Reading passage:
────

We opted for a compressed briefing on Honeywell’s EASy flight deck before a demonstration flight in a full motion Falcon 2000 simulator.

The instructor, Falcon specialist and former airline pilot Rick Hall, clearly loved his job, and his enthusiasm was catching. But to an old round dial pilot, EASy’s astonishing capabilities revealed that we should have taken the full 19-day training course before flying. While a handsome system and certainly the way of the future, EASy’s incredible wealth of pilot-selectable features is taxing on the memory.

At the conclusion of the demonstration trip, however, we made a fairly reasonable, and confidence restoring, old-fashioned visual landing. One never forgets, after all, how to ride a bicycle.

Flying The Next Generation 737, Falcon 2000

No pilot, however out of practice, can turn down the opportunity to handle a new airplane, or a flight simulator of a new type. So, having flown airline turboprops many years ago, this writer promptly accepted offers to fly a Boeing 737-800 simulator at CAE and a Falcon 2000 EX simulator at FlightSafety International.

Surely, even a rusty pilot shouldn’t have too many problems. But hand flying either aircraft reminded one of the old adage that "the pilot should always stay ahead of the aircraft," as I found myself strenuously trying to keep up with the simulators.

────

Data excerpts:

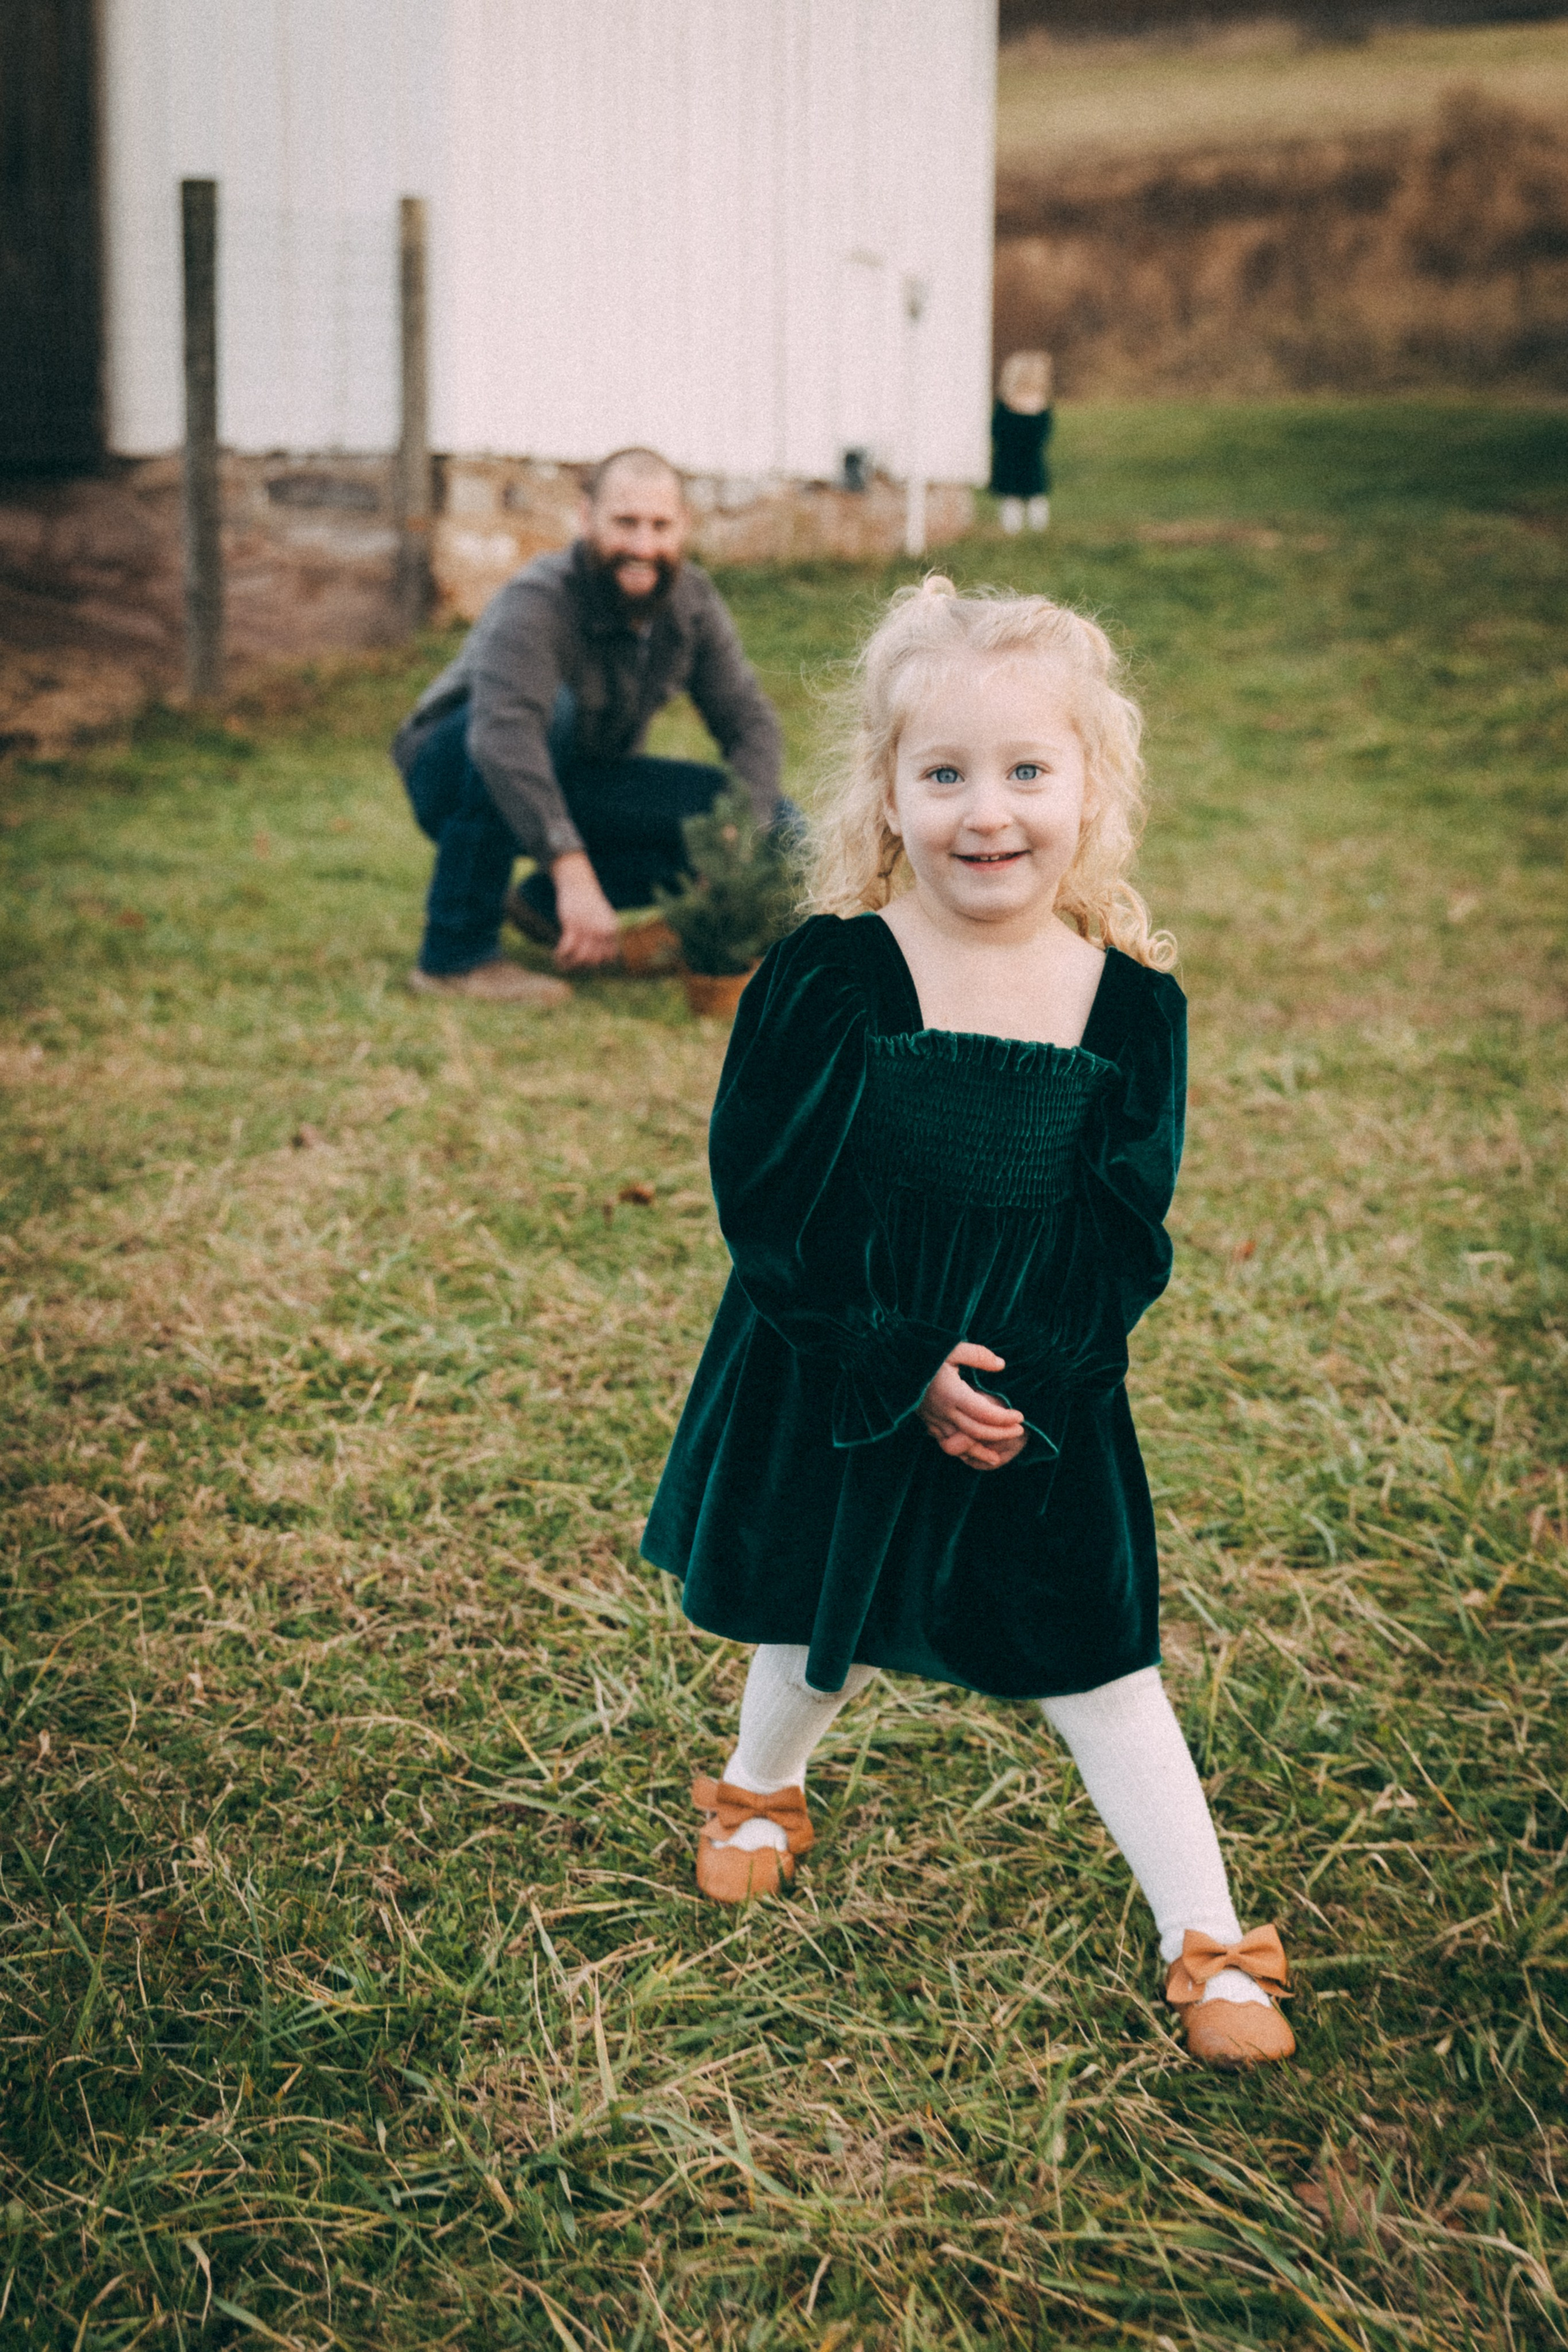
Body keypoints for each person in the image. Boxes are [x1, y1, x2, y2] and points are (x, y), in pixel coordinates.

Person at [642, 578, 1296, 2069]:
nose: (983, 811)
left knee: (1095, 1651)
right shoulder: (829, 974)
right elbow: (768, 1195)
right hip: (844, 1351)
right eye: (940, 773)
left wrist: (1034, 1374)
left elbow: (1125, 1222)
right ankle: (757, 1783)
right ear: (884, 790)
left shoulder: (1126, 1004)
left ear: (1090, 786)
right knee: (826, 1601)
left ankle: (1205, 1934)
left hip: (1032, 1377)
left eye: (1023, 770)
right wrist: (891, 1360)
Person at [392, 447, 786, 1002]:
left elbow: (751, 724)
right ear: (586, 520)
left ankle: (541, 907)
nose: (643, 547)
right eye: (624, 523)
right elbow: (504, 738)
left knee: (781, 826)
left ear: (684, 528)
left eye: (659, 526)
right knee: (550, 714)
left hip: (582, 778)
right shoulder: (537, 599)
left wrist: (738, 834)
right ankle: (455, 957)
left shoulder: (692, 603)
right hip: (455, 766)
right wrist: (571, 868)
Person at [990, 350, 1054, 535]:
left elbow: (996, 431)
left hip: (1012, 458)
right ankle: (1033, 529)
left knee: (1017, 498)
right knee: (1032, 497)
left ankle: (1016, 530)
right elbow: (1044, 435)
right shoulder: (1042, 407)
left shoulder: (1005, 406)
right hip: (1028, 458)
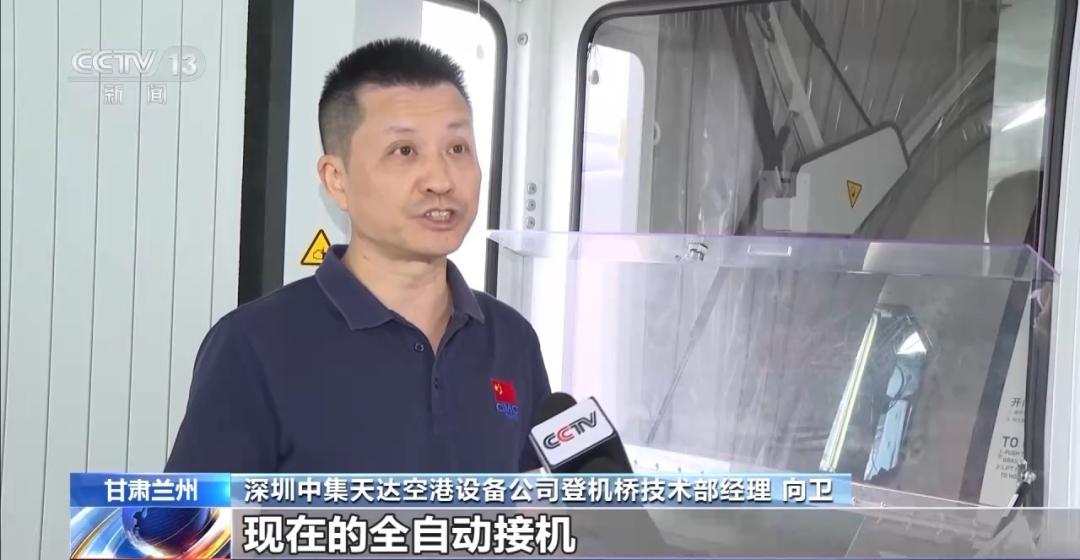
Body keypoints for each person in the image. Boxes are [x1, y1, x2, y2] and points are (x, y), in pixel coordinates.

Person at [166, 38, 551, 473]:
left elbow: (539, 506)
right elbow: (188, 519)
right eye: (404, 151)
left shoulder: (512, 340)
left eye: (457, 149)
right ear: (337, 180)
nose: (441, 180)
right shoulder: (252, 346)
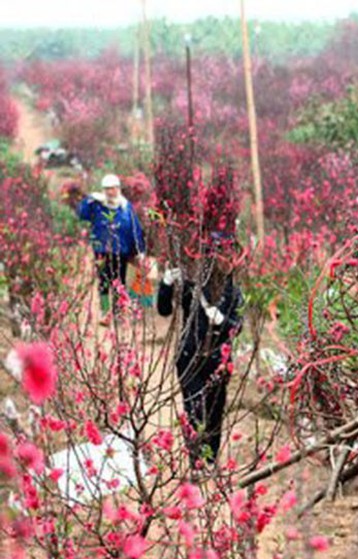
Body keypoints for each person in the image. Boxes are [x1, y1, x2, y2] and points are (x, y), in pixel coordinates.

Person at [157, 232, 243, 468]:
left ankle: (210, 459)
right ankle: (196, 461)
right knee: (194, 409)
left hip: (218, 360)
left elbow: (238, 325)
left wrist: (223, 320)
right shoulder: (191, 288)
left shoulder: (233, 292)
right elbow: (163, 309)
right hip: (189, 358)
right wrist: (165, 283)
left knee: (215, 412)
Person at [77, 174, 146, 326]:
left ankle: (118, 313)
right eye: (107, 189)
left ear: (118, 189)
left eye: (113, 189)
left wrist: (139, 250)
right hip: (101, 250)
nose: (110, 192)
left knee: (119, 282)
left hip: (121, 251)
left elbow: (135, 229)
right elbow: (82, 214)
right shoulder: (97, 205)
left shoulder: (125, 207)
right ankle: (105, 312)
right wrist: (89, 200)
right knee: (103, 281)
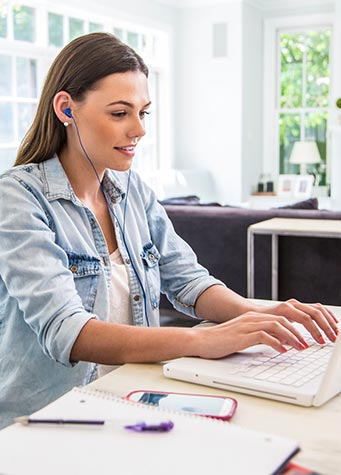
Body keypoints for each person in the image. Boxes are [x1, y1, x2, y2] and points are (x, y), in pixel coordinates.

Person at [0, 33, 338, 430]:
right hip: (46, 421)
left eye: (143, 113)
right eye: (119, 113)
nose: (139, 129)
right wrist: (202, 341)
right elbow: (68, 331)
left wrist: (261, 313)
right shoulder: (18, 198)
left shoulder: (133, 192)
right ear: (66, 109)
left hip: (132, 403)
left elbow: (189, 282)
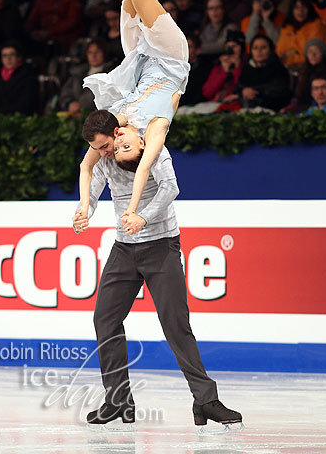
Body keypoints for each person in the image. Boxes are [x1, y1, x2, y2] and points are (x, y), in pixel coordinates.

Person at [72, 109, 243, 430]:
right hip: (124, 250)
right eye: (98, 150)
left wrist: (144, 216)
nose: (105, 154)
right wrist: (84, 211)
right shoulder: (103, 158)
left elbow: (170, 187)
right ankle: (118, 399)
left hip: (161, 246)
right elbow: (92, 190)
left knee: (175, 324)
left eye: (106, 146)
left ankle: (205, 400)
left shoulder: (151, 147)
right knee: (105, 319)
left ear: (118, 132)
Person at [78, 0, 190, 226]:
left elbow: (86, 164)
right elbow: (143, 170)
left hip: (139, 57)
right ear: (142, 143)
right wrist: (133, 210)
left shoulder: (120, 124)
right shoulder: (155, 129)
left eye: (117, 147)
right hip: (170, 56)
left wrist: (84, 206)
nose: (120, 142)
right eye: (128, 146)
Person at [59, 38, 115, 115]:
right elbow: (65, 93)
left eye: (97, 52)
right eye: (90, 52)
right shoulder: (76, 73)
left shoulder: (110, 75)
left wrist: (83, 109)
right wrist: (69, 104)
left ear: (104, 53)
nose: (93, 56)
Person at [237, 34, 291, 111]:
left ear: (271, 50)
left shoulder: (279, 70)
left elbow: (278, 94)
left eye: (263, 47)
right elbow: (238, 88)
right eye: (255, 48)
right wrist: (243, 91)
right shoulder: (246, 69)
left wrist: (253, 93)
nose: (259, 51)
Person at [274, 0, 326, 70]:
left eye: (303, 7)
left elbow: (313, 53)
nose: (300, 10)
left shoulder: (317, 26)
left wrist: (290, 53)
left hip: (310, 69)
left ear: (309, 9)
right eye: (296, 7)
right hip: (286, 69)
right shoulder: (286, 27)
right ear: (292, 10)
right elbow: (280, 52)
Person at [0, 40, 38, 114]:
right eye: (5, 55)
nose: (8, 58)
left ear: (19, 57)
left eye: (12, 54)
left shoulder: (28, 76)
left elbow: (26, 103)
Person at [202, 30, 245, 104]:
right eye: (228, 47)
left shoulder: (246, 65)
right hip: (215, 106)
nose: (231, 50)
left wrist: (237, 68)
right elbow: (207, 93)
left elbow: (241, 90)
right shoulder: (219, 66)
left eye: (234, 46)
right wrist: (224, 72)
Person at [179, 33, 212, 106]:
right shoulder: (175, 67)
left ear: (198, 50)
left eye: (189, 47)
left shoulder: (206, 68)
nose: (185, 50)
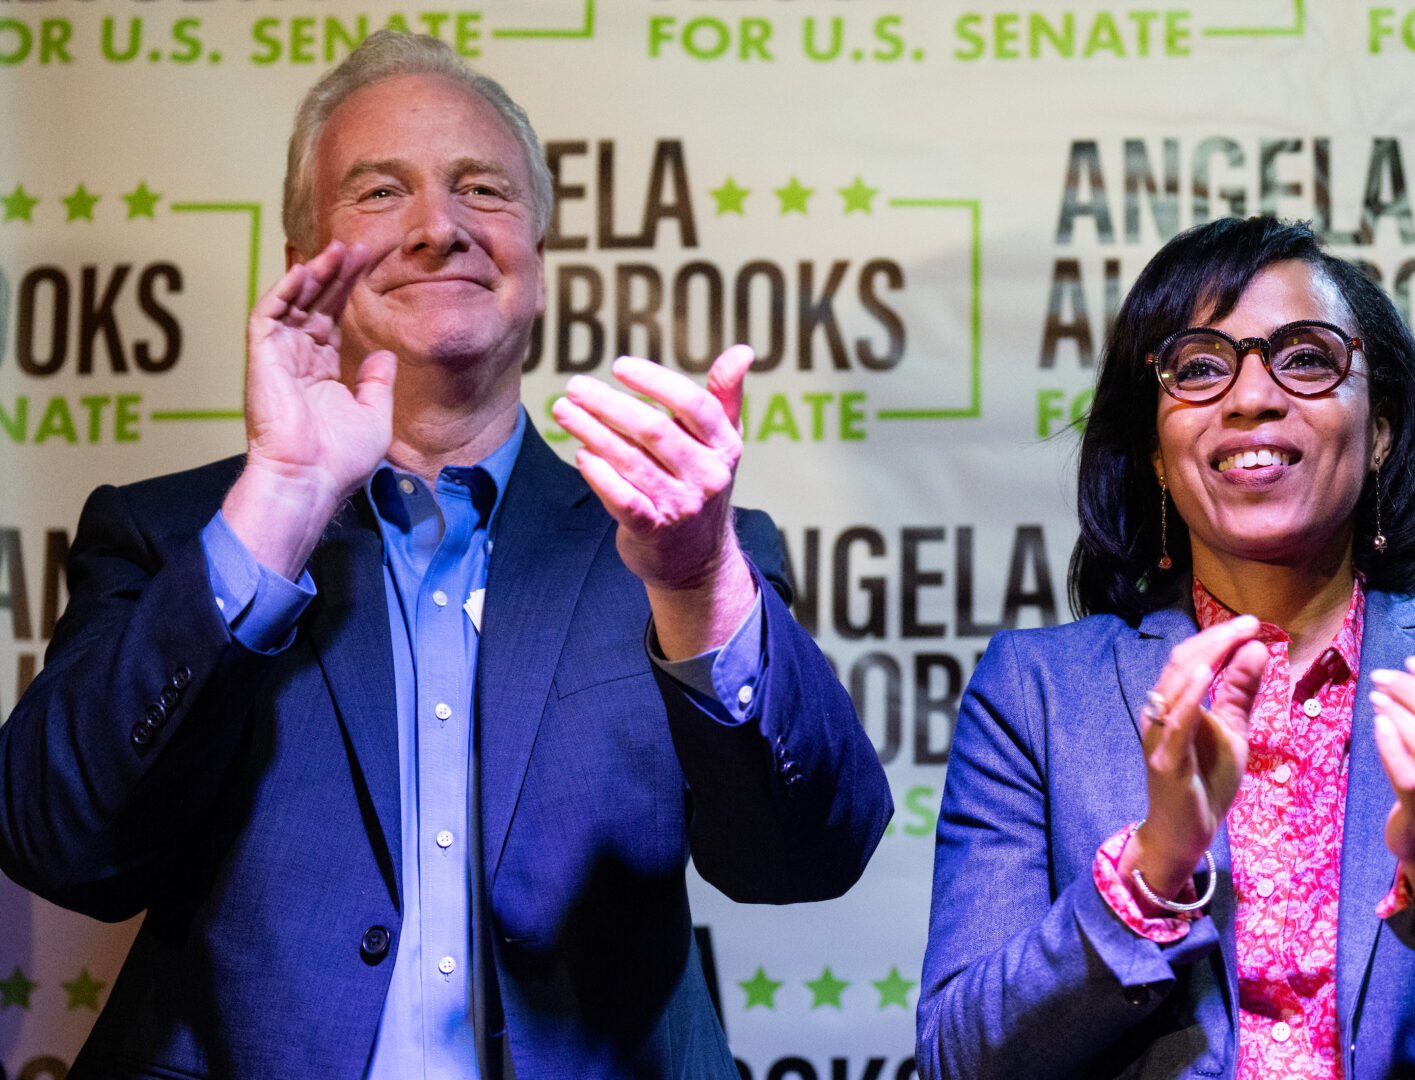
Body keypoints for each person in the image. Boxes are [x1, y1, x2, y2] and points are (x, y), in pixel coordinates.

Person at [0, 30, 891, 1079]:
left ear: (541, 267)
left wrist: (697, 584)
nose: (441, 227)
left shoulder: (679, 546)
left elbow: (811, 855)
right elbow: (65, 843)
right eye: (380, 193)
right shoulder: (167, 536)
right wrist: (275, 512)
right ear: (303, 268)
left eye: (484, 191)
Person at [915, 216, 1415, 1080]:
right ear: (1159, 455)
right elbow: (960, 1058)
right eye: (1200, 367)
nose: (1251, 397)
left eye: (1307, 359)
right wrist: (1154, 864)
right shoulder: (1036, 694)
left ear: (1381, 427)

────

Activities:
(a) Name every company mentioned in the account of flying the Falcon 2000 and 737 simulators.
(b) According to the simulator account, why did the writer conclude that the full 19-day training course should have come before the flight?
(c) Continue the account of flying the Boeing 737-800 and Falcon 2000 EX simulators from its last sentence.

Numbered responses:
(a) Honeywell, Boeing, CAE, and FlightSafety International.

(b) EASy's astonishing capabilities showed the writer, an old round dial pilot, how much there was to learn. Its incredible wealth of pilot-selectable features is taxing on the memory, so the compressed briefing was not enough.

(c)
CAE instructor Domenic Di Iorio diplomatically pointed out that pilots today use the autopilot in almost all flight regimes, from climb out to final approach. On autopilot, the 737 became rock steady and, after responding to two Traffic Alert and Collision Avoidance System (TCAS) alerts and staying safely clear of a line of serious looking thunderstorms, it very smoothly intercepted the ILS localizer and then the glideslope for a Cat II approach to Tokyo’s Haneda airport. The aircraft broke out of the overcast at 100 feet, followed by a gentle flare to touchdown. Autobraking then brought us down to safe taxi speed at the runway exit. All hands-off, and very impressive.

The Falcon 2000 EX was an even more exhilarating ride. With feather-light controls and seemingly huge reserves of power, this corporate jet’s lineage with Dassault’s Mirage and Rafale fighters was immediately obvious as it leaped into the air like a winged rocket.

Once having caught up with the aircraft, it was a delight to fly, but the effort of staying with it rather detracted from instructor Rick Hall’s simultaneous demonstration of the incredible range of data modes available on the aircraft’s four Honeywell EASy glass cockpit displays.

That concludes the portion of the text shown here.